Не надо мешать ей. Вот она останавливается и долго смотрит вокруг потускневшими, старыми глазами.

– Здравствуй, поле, – тихо говорит она.

– Здравствуй, Толгонай. Ты пришла? И еще постарела. Совсем седая. С посошком.

– Да, старею. Прошел еще один год, а у тебя, поле, еще одна жатва. Сегодня День поминовения.

– Знаю. Жду тебя, Толгонай. Но ты и в этот раз пришла одна?

– Как видишь, опять одна.

– Значит, ты ему ничего еще не рассказала, Толгонай?

– Нет, не посмела.

– Думаешь, никто никогда не расскажет ему об этом? Думаешь, не обмолвится кто ненароком?

– Нет, почему же? Рано или поздно ему станет все известно. Ведь он уже подрос, теперь он может узнать и от других. Но для меня он еще дитя. И боюсь я, боюсь начать разговор.

– Однако человек должен узнать правду, Толгонай.

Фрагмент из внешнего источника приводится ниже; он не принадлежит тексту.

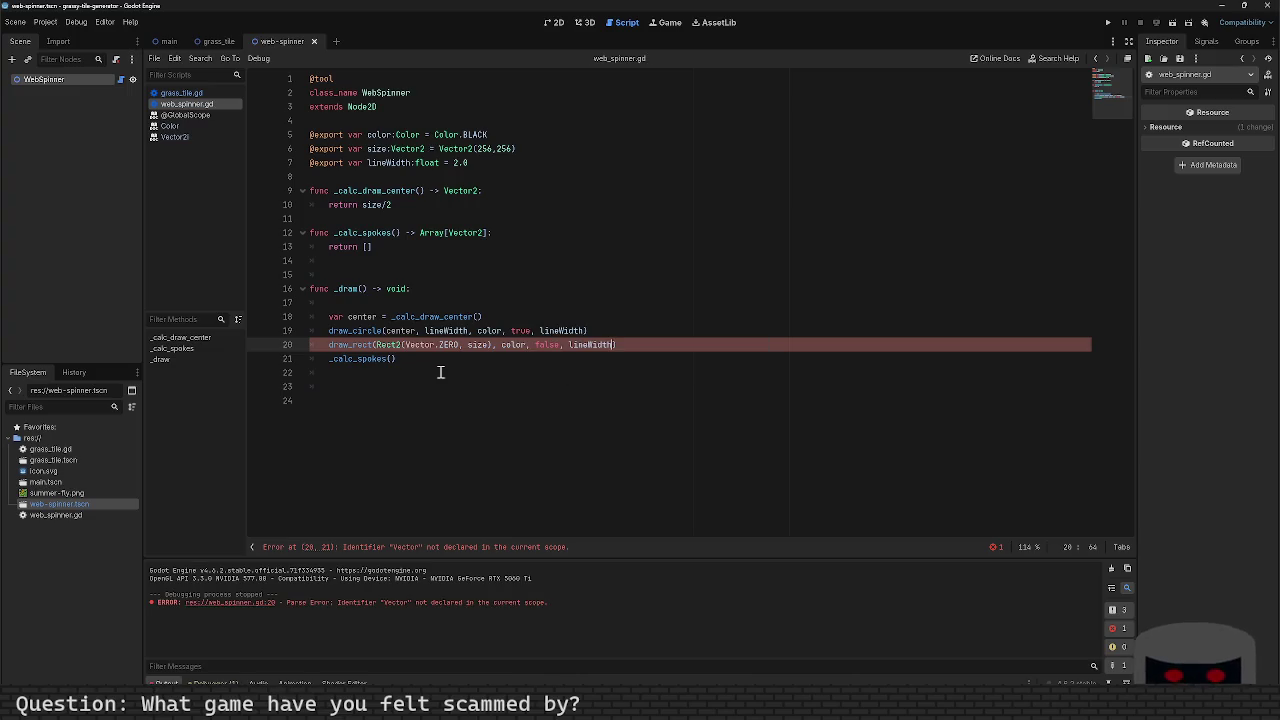
pyautogui.press('Left')
pyautogui.press('Left')
pyautogui.press('Left')
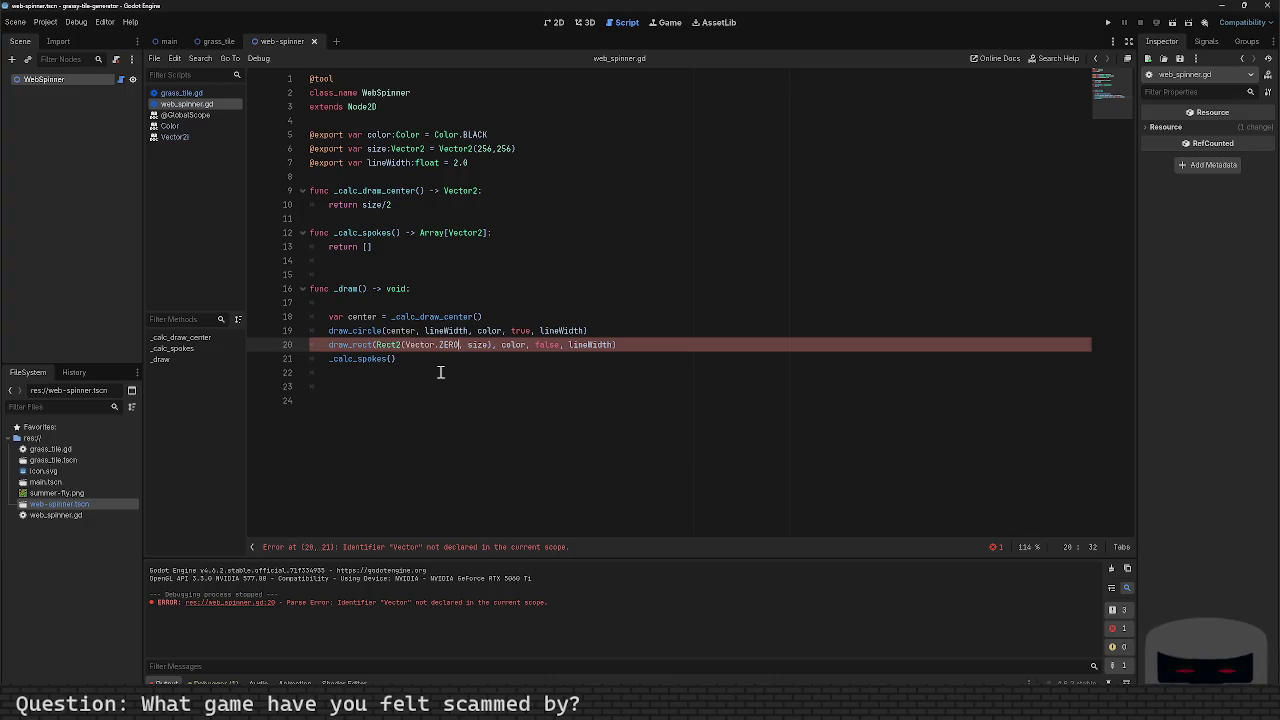
pyautogui.press('End')
pyautogui.press('Return')
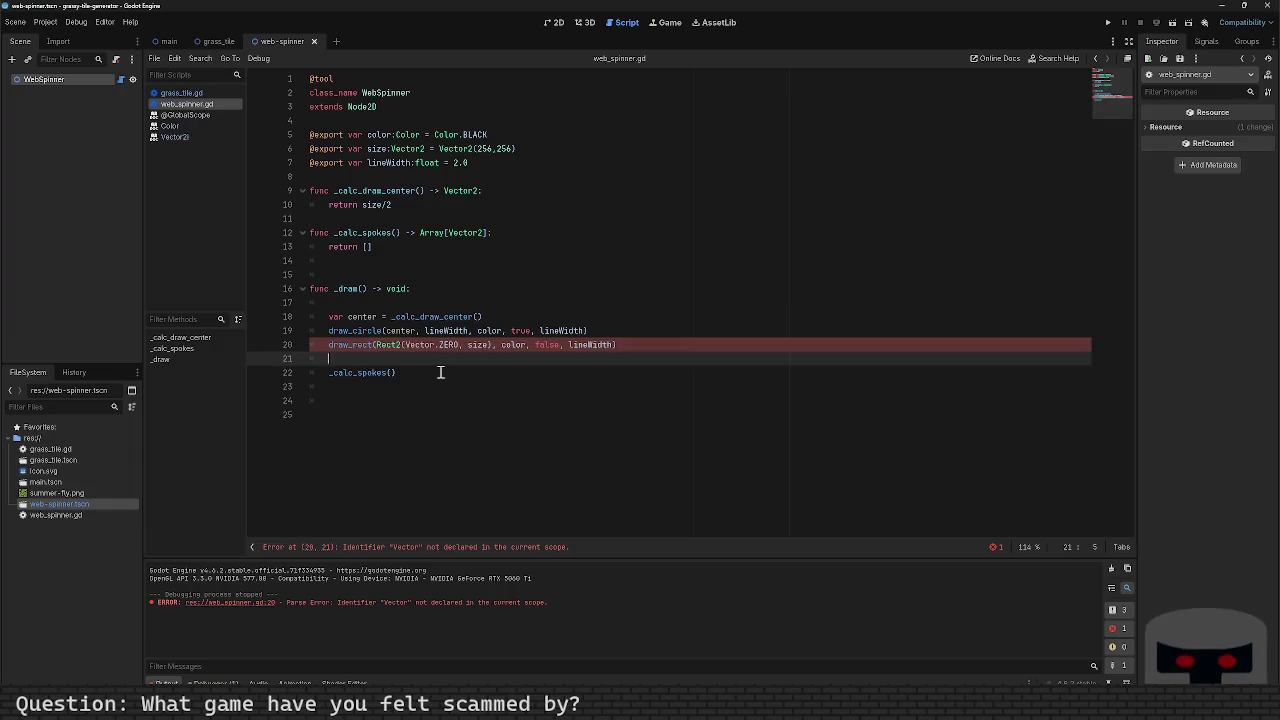
pyautogui.write('draw_rect')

– Понимаю. Только как ему сказать? Ведь то, что знаю я, то, что знаешь ты, поле мое родимое, то, что знают все, не знает только он один. А когда узнает, то что подумает он, как посмотрит на былое, дойдет ли разумом и сердцем до правды? Мальчишка ведь еще. Вот и думаю, как быть, как сделать, чтобы не повернулся он к жизни спиной, а всегда прямо смотрел ей в глаза. Эх, если бы можно было просто, в двух словах, взять да и рассказать будто сказку! В последнее время только об этом и думаю, ведь не ровен час – помру вдруг. Зимой как-то заболела, слегла, думала – конец. И не столько боялась смерти – пришла бы, я противиться бы не стала, – а боялась я, что не успею открыть ему глаза на самого себя, боялась унести с собой его правду. А ему и невдомек было, почему так маялась я… Жалел, конечно, даже в школу не ходил, все крутился возле постели – в мать весь. «Бабушка, бабушка! Может, воды тебе или лекарства? Или укрыть потеплее?» А я не решилась, язык не повернулся. Уж очень он доверчивый, бесхитростный. Время идет, и никак не найду я, с какого конца приступить к разговору. По-всякому прикидывала, и так и эдак. И сколько ни думаю, прихожу к одной мысли. Чтобы он правильно рассудил то, что было, чтобы он правильно понял жизнь, я должна рассказать ему не только о нем самом, не только о его судьбе, но и о многих других людях и судьбах, и о себе, и о времени своем, и о тебе, мое поле, о всей нашей жизни, и даже о велосипеде, на котором он катается, ездит в школу и ничего не подозревает. Быть может, только так будет верно. Ведь тут ничего не выкинешь, ничего не прибавишь: жизнь замесила всех нас в одно тесто, завязала в один узел. А история такая, что не всякий даже взрослый человек разберется в ней. Пережить ее надо, душой понять… Вот и раздумываю… Знаю, что это мой долг, если бы удалось его исполнить, то и умирать не страшно было бы…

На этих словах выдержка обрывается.